Philippe Sireuil dirigeant Jacqueline Bir dans – © Zvonock

Ch.J : Vous êtes directeur d’un théâtre pour la troisième fois. Pouvez-vous mettre en perspective ces trois expériences ? Plus précisément : quelle leçon tirez-vous des deux autres pour exercer cette troisième ?

PH.S Le Varia fut un bonheur – concourir à l’édification de pareil projet et le mener à bien vous remplit. L’Atelier Jean Vilar fut lui une douleur, et les deux expériences – l’une s’étalant dans le temps, l’autre passant à la vitesse d’un météore – ne peuvent être comparées, les enjeux étaient tout à fait différents, les hommes aussi. Je suis  » riche  » d’elles, c’est un fait, et j’aborde le temps présent avec appétit et sérénité, sans avoir renoncé à ce qui me constitue. En présentant ma candidature à la succession de Daniel Scahaise à la direction du Théâtre de la place des Martyrs, je voulais en quelque sorte affirmer mon désir de ce lieu dont je connais une part de l’histoire et du présent, et ma volonté d’en prolonger et d’en développer le cours, nanti de l’héritage du passé et désireux d’un futur qui ne brade rien des valeurs qui m’ont habité jusqu’à aujourd’hui. Je suis heureux d’avoir reçu mandat pour ce faire.

 

CH.J : Ici comme au Varia il y a trois compagnies dont une sans directeur. Vous allez devoir jouer au sage, au diplomate ?

PH.S :Lors de la création du Théâtre Varia, chacun de ses fondateurs avait une subvention distincte, régime que nous avons gardé durant les premières saisons, avant de les  » fondre  » dans une seule et nouvelle entité juridique : j’avais à l’époque une subvention égale ou légèrement supérieure à la somme de celles de mes deux confrères (à titre de comparaison, la subvention dont je disposais en 1981 au Théâtre du Crépuscule correspondrait aujourd’hui sur base de la stricte inflation – à un montant de près de 450.000 €). Aux Martyrs, la situation est différente : trois groupes artistiques, un composé essentiellement d’acteurs et d’actrices, et deux autour d’une personnalité, dont l’activité et les moyens budgétaires mis à disposition sont régis par le contrat programme du théâtre qui distribue la subvention entre quatre entités, les trois compagnons et les fonds à réserver au fonctionnement administratif et technique du lieu.

Je me retrouve aujourd’hui, bien que les circonstances soient différentes puisqu’il ne s’agit plus de créer une nouvelle scène, mais bien d’assurer le maintien et le développement d’un théâtre existant, dans une configuration similaire à celle que nous avons vécue en 1981 lorsque répondant à mon invitation Marcel Delval et Michel Dezoteux ont joint leurs forces aux miennes, avec pour objectif de concourir à la création d’un outil et de le partager, au travers d’un projet tripartite.

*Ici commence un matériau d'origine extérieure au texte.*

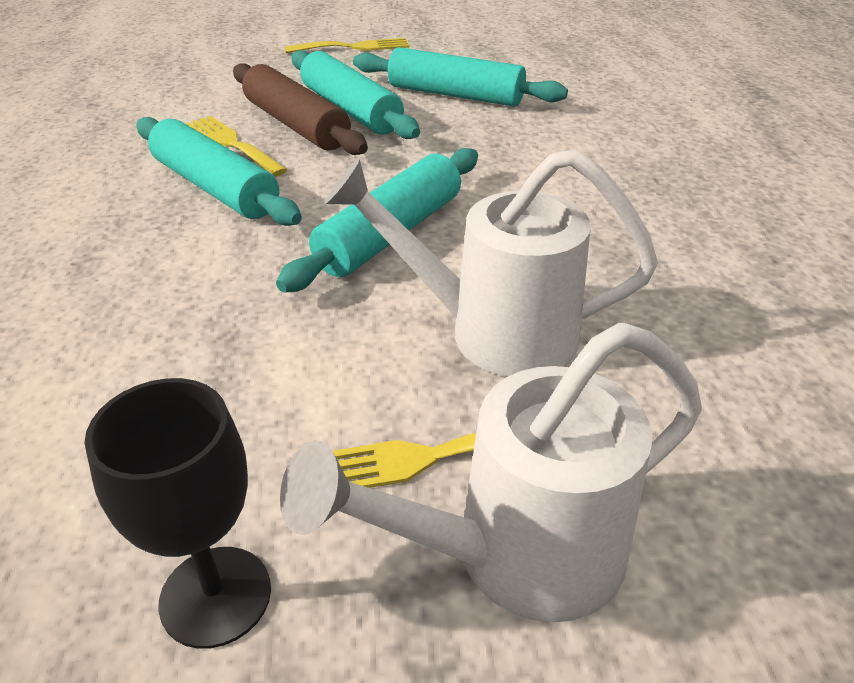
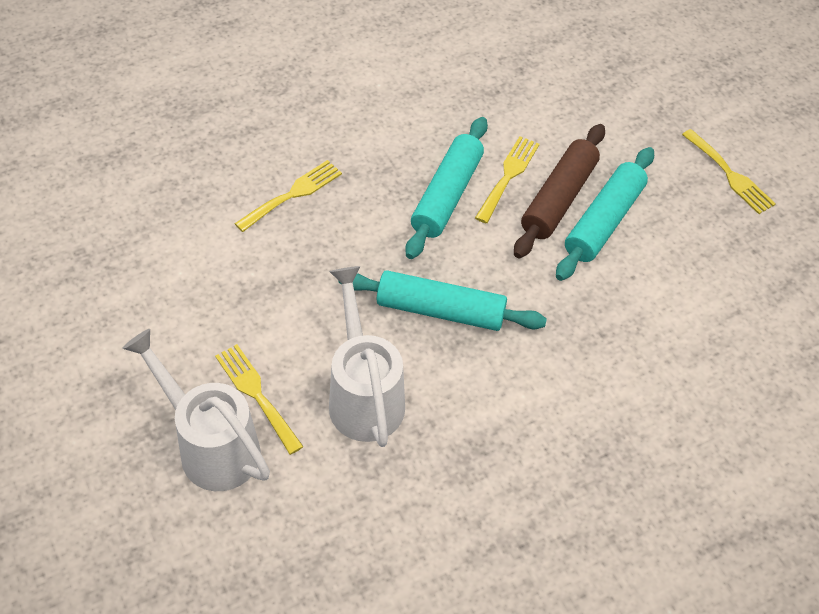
camera: 65 degrees right, 15 degrees up
(61, 314) = (293, 194): none -> yellow fork
(215, 596) = (155, 344): black goblet -> none
(455, 95) = (676, 280): turquoise rolling pin -> none

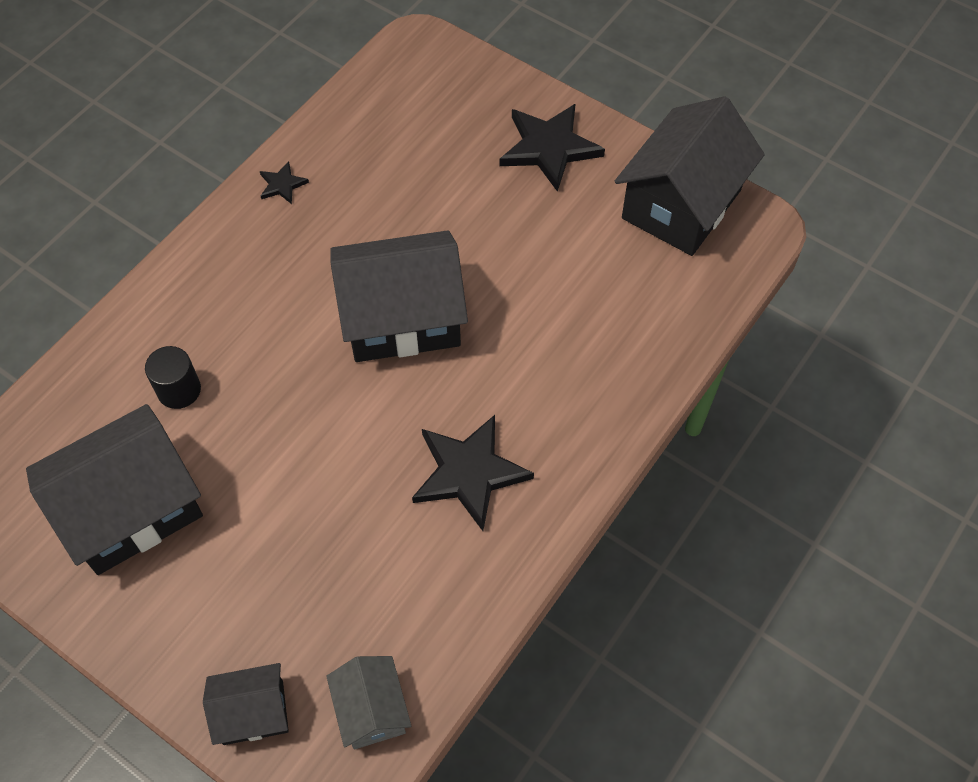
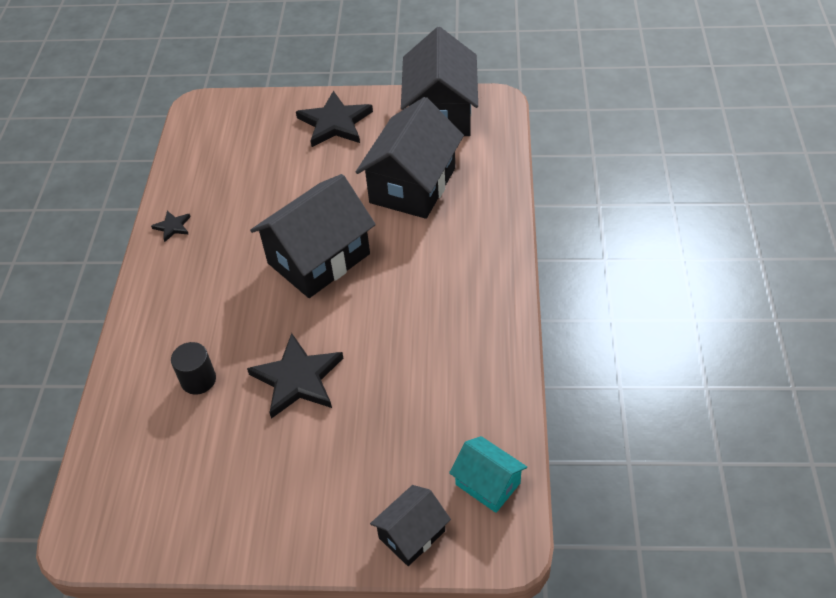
camera: 30 degrees left, 10 degrees down
(131, 509) = (223, 468): black house -> black house (413, 185)
(371, 710) = (488, 483): grey house -> turquoise house
(469, 473) = (435, 318): black star -> black star (298, 378)

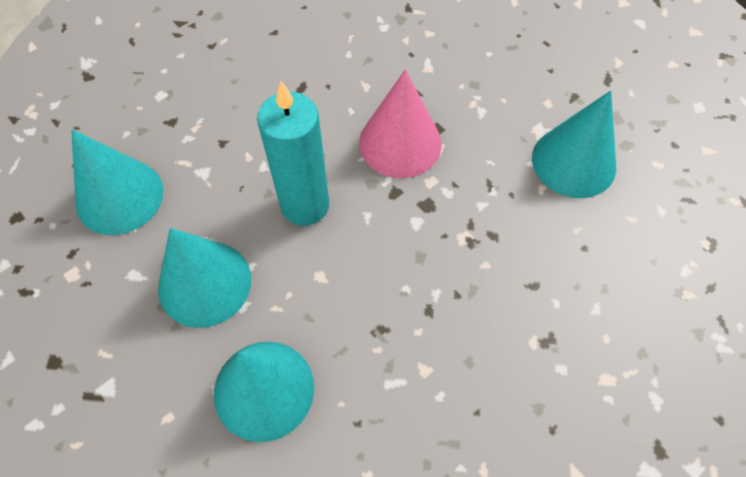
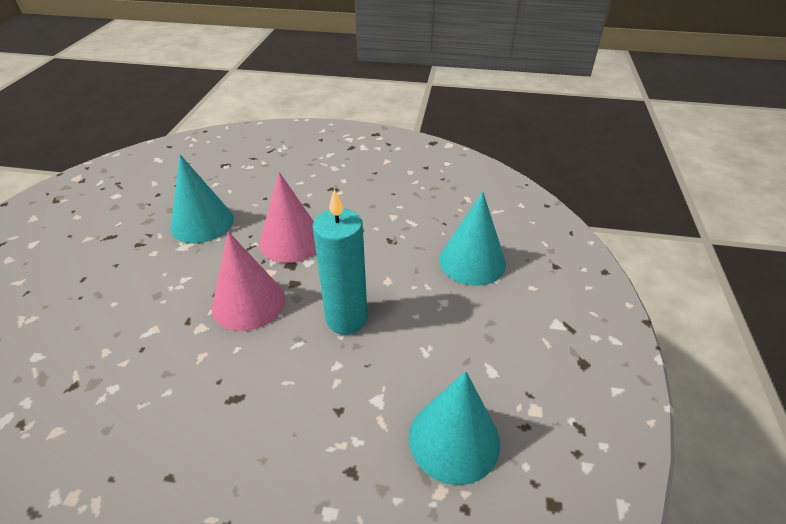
camera: 130 degrees left, 20 degrees down
(204, 283) = (452, 329): turquoise cone -> none
(468, 227) = (291, 241): none -> pink cone

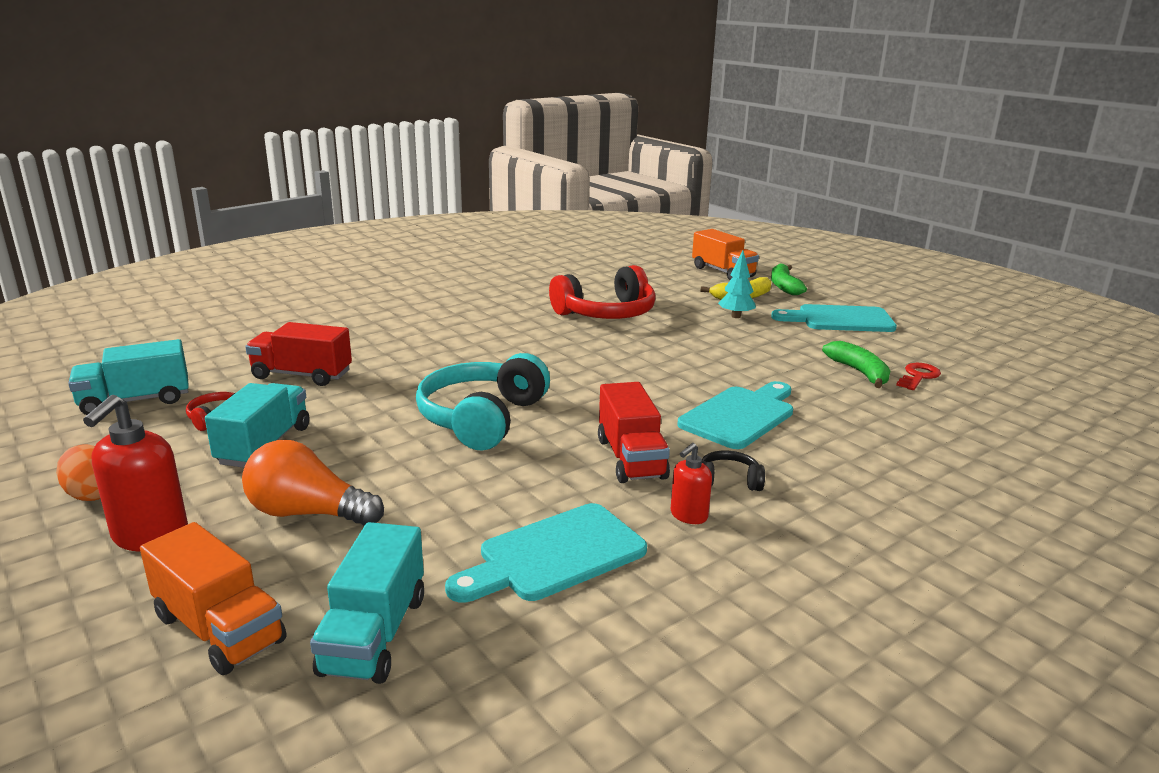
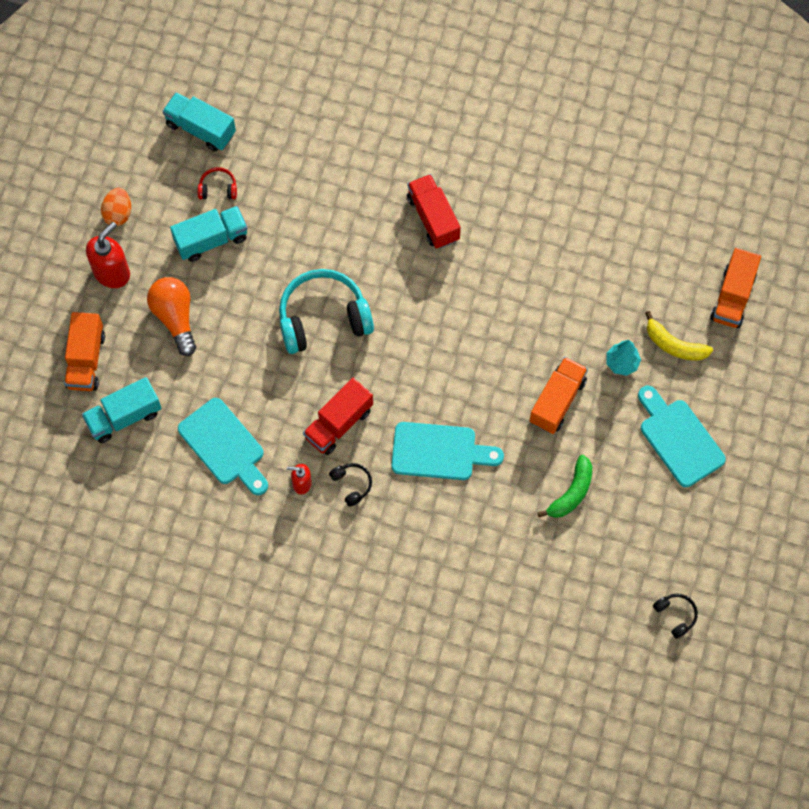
camera: 55 degrees right, 45 degrees up
(150, 536) = (112, 272): red soap dispenser -> red soap dispenser turned 150 degrees clockwise
(302, 375) = (296, 177): red truck -> red truck (433, 218)
(554, 555) = (224, 445): turquoise cutting board -> turquoise cutting board turned 150 degrees counterclockwise
(606, 313) = (549, 273): red headphones -> none
(744, 348) = (557, 401): none -> orange truck
(784, 286) = (733, 363): green banana -> none
(918, 376) = (595, 532): red key -> none
(1048, 372) = (675, 615): none -> black headphones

Le théâtre est moins affaire de sagesse ou de diplomatie, que de conviction et de votre capacité ou non à la faire partager, que ce soit en direction des confrères ou consœurs, des membres de l’équipe administrative et technique, ou des spectateurs.

Ce qui est intéressant dans la fonction que je retrouve aujourd’hui, ce n’est pas tant l’étiquette, la posture ou le pouvoir qui en découlent, mais bien les leviers qu’elle permet d’actionner pour tenter d’influer sur la destinée artistique d’un lieu, et des gens qui y travaillent.

La tâche est parfois rude, mais elle est passionnante.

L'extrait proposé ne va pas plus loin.